Kanaya seolah-olah membeku. Kata-kata Malik seakan-akan seperti petir yang menyambar, membuatnya terkejut dan tidak bisa bergerak. Dia merasa dunianya runtuh, dan tidak tahu apa yang harus dilakukan.

Malik melihat perubahan reaksi Kanaya, dan dia merasa khawatir. "Kanaya?" panggilnya, suaranya penuh kekhawatiran.

Kanaya terkejut ketika dia dipanggil.

"Ada sesuatu yang mengganggu pikiranmu?" tanya Malik.

Kanaya menggeleng, mencoba untuk menunjukkan bahwa dia baik-baik saja. Namun, matanya tampak kosong, dan dia tampak jauh dari baik-baik saja.

Untuk sementara, Kanaya memutuskan untuk menutupi situasi sebenarnya tentang Alaska.

"Oh, aku lupa. Alaska beberapa hari ini ada masalah dengan pencernaannya. Dia jadi agak kurang sehat." Kanaya berusaha untuk memberikan penjelasan yang masuk akal.

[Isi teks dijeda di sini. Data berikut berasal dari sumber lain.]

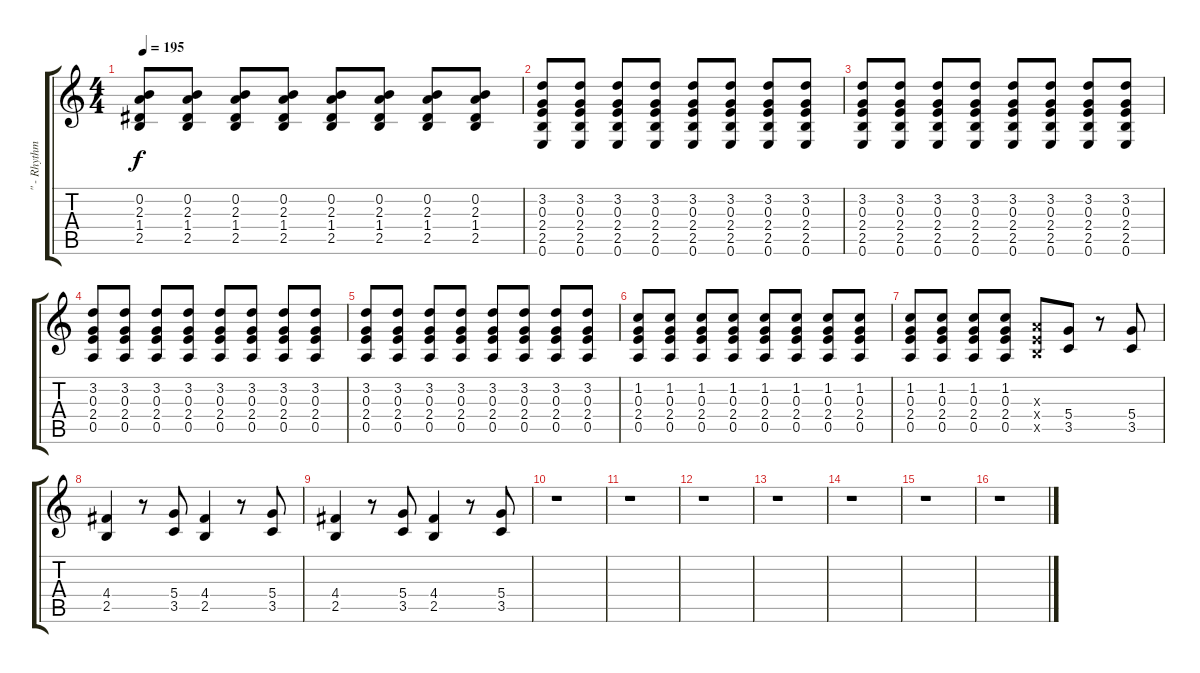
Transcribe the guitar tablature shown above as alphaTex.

\track ("\" - Rhythm Guitar (Right)" "\" - Rhythm") {instrument distortionguitar}
\staff {score tabs}
\tuning (E4 B3 G3 D3 A2 E2) {hide}
\ts (4 4)
\tempo 195
\clef g2
\ks c
(0.2 2.3 1.4 2.5).8{dy f} (0.2 2.3 1.4 2.5).8 (0.2 2.3 1.4 2.5).8 (0.2 2.3 1.4 2.5).8 (0.2 2.3 1.4 2.5).8 (0.2 2.3 1.4 2.5).8 (0.2 2.3 1.4 2.5).8 (0.2 2.3 1.4 2.5).8 |
(3.2 0.3 2.4 2.5 0.6).8 (3.2 0.3 2.4 2.5 0.6).8 (3.2 0.3 2.4 2.5 0.6).8 (3.2 0.3 2.4 2.5 0.6).8 (3.2 0.3 2.4 2.5 0.6).8 (3.2 0.3 2.4 2.5 0.6).8 (3.2 0.3 2.4 2.5 0.6).8 (3.2 0.3 2.4 2.5 0.6).8 |
(3.2 0.3 2.4 2.5 0.6).8 (3.2 0.3 2.4 2.5 0.6).8 (3.2 0.3 2.4 2.5 0.6).8 (3.2 0.3 2.4 2.5 0.6).8 (3.2 0.3 2.4 2.5 0.6).8 (3.2 0.3 2.4 2.5 0.6).8 (3.2 0.3 2.4 2.5 0.6).8 (3.2 0.3 2.4 2.5 0.6).8 |
(3.2 0.3 2.4 0.5).8 (3.2 0.3 2.4 0.5).8 (3.2 0.3 2.4 0.5).8 (3.2 0.3 2.4 0.5).8 (3.2 0.3 2.4 0.5).8 (3.2 0.3 2.4 0.5).8 (3.2 0.3 2.4 0.5).8 (3.2 0.3 2.4 0.5).8 |
(3.2 0.3 2.4 0.5).8 (3.2 0.3 2.4 0.5).8 (3.2 0.3 2.4 0.5).8 (3.2 0.3 2.4 0.5).8 (3.2 0.3 2.4 0.5).8 (3.2 0.3 2.4 0.5).8 (3.2 0.3 2.4 0.5).8 (3.2 0.3 2.4 0.5).8 |
(1.2 0.3 2.4 0.5).8 (1.2 0.3 2.4 0.5).8 (1.2 0.3 2.4 0.5).8 (1.2 0.3 2.4 0.5).8 (1.2 0.3 2.4 0.5).8 (1.2 0.3 2.4 0.5).8 (1.2 0.3 2.4 0.5).8 (1.2 0.3 2.4 0.5).8 |
(1.2 0.3 2.4 0.5).8 (1.2 0.3 2.4 0.5).8 (1.2 0.3 2.4 0.5).8 (1.2 0.3 2.4 0.5).8 (2.3{x} 2.4{x} 2.5{x}).8 (5.4 3.5).8 r.8 (5.4 3.5).8 |
(4.4 2.5).4 r.8 (5.4 3.5).8 (4.4 2.5).4 r.8 (5.4 3.5).8 |
(4.4 2.5).4 r.8 (5.4 3.5).8 (4.4 2.5).4 r.8 (5.4 3.5).8 |
r.1 |
r.1 |
r.1 |
r.1 |
r.1 |
r.1 |
r.1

Malik tampak ragu, tetapi dia mencoba untuk percaya pada apa yang dikatakan Kanaya. "Kamu yakin dengan apa yang barusan kamu omongin?"

"Yakin." Kanaya mencoba untuk tersenyum. "Jangan khawatirkan aku ataupun Alaska."

"Kanaya ...." Malik menyentuh jemari perempuan itu. "Kamu dan aku sudah bersama sejak kecil. Apa kamu lupa, kalau aku selalu bisa tahu setiap kali kamu berbohong?"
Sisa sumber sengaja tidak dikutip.